The Mayo Clinic reports that echinacea is a perennial plant that has shown promise as an immune stimulant. Native Americans have used this herbal medicine for centuries to treat infections. The most popular modern day use of this herb is for respiratory ailments, such as a cold, but it is also used to cure urinary tract infections and as a treatment for acne. Echinacea is available in a number of forms that utilized key components of the plant to brew tea or create a balm. Acne results when skin pores become blocked and eventually infected. While there is no scientific evidence that echinacea will improve acne, it may help reduce swelling and eliminate infection.
Purchase dried echinacea root from a local herbal or health food store. Some people do grow this plant in their garden. To harvest roots, cut off a portion of the root with a knife. Wash the section and hang it in sunlight. Once dry, crush the piece until it becomes powder and store in a glass jar.
Add 1g of root powder to hot water and boil for 10 minutes.
Place a filter of some kind on top of a cup. The filter could be a coffee filter or a tea strainer, the finer the pores the better. Pour the hot liquid through the filter into the cup. Straining the liquid will remove any remaining sediment from the root powder.
Prepare and drink the tea three times a day for three days.

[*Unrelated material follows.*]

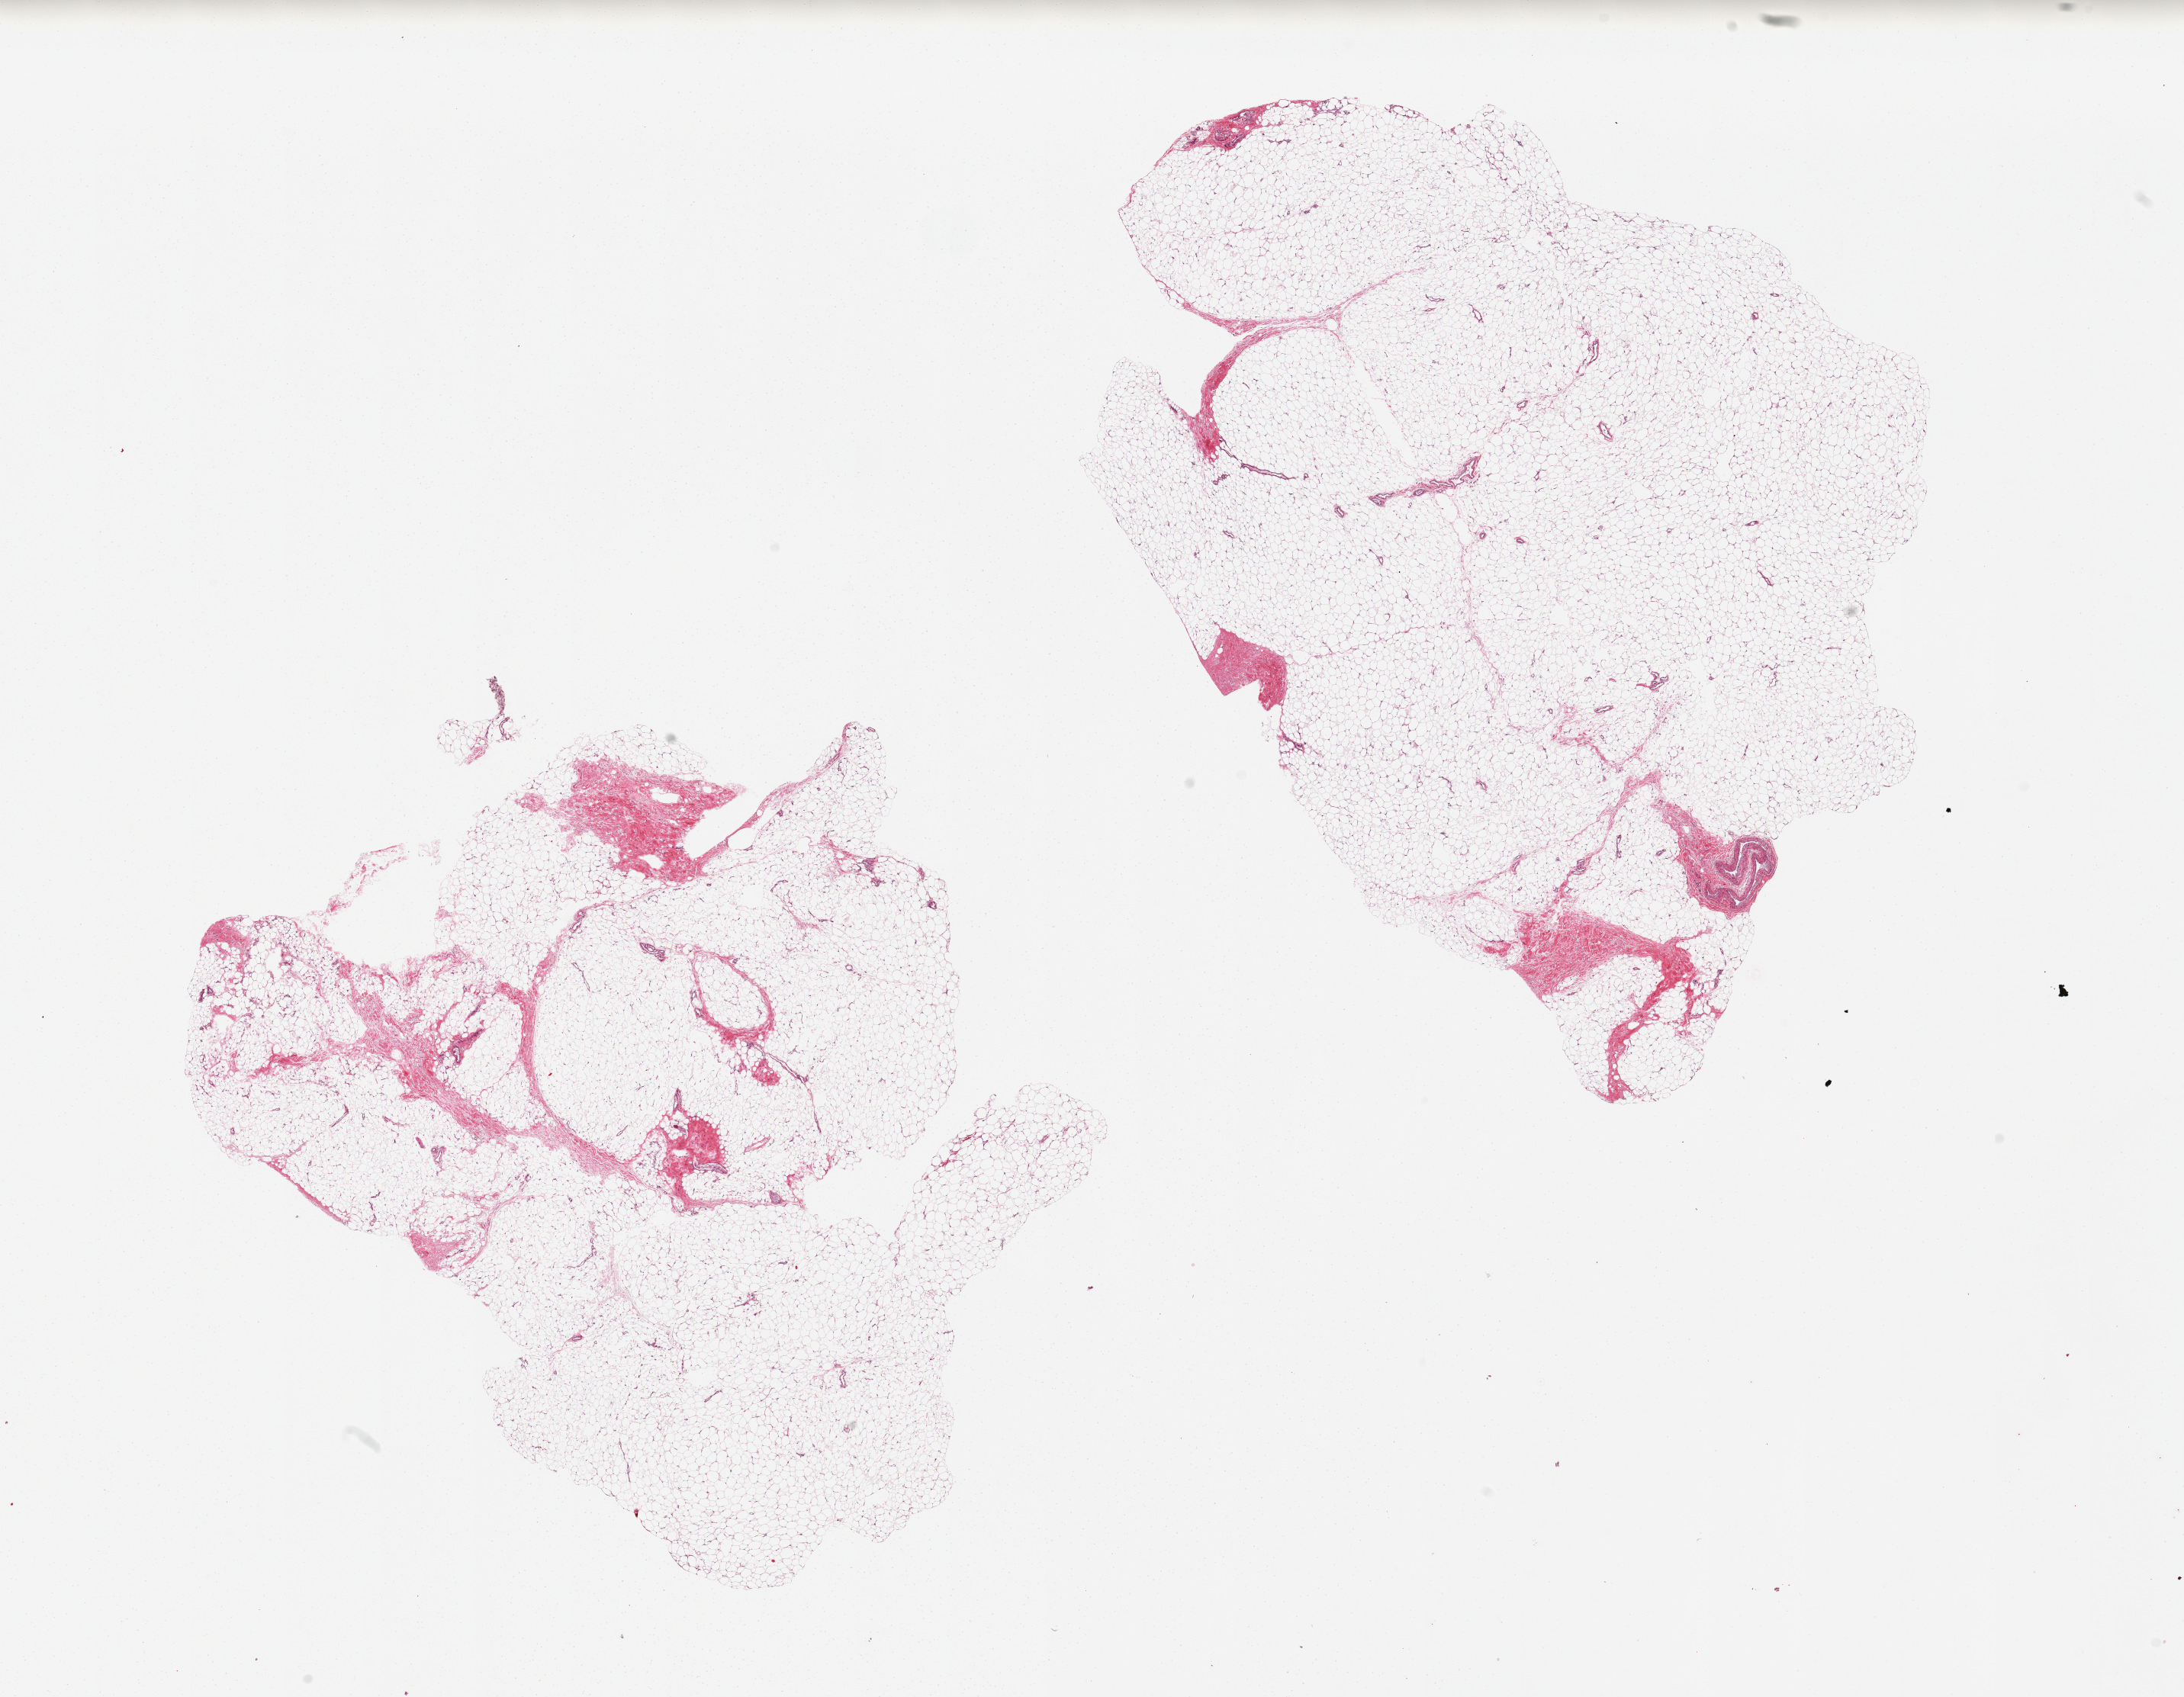
Digitized H&E-stained section — whole scanned area (about 22.6 x 17.6 mm) shown as a low-resolution overview; PAXgene-fixed paraffin-embedded (PFPE) section; section of adipose tissue (target tissue); donor tissue sample.
Pathologist's review note for this sample: 2 pieces, ~5% fibrous tissue.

Apply a topical echinacea cream to affected area. According to the Mayo Clinic, topical applications should be a semi-solid compound that contains 15 percent pressed juice. Follow the instructions provided with the product for proper application and dosage.
- Discuss use of this herbal supplement with your doctor if taking prescription medication, pregnant, breastfeeding or under care for any medical condition. Do not take echinacea if on an immunosuppressant drug for cancer or after an organ transplant. Do not take echinacea if allergic to plants from the Asteraceae family, such as ragweed or marigolds.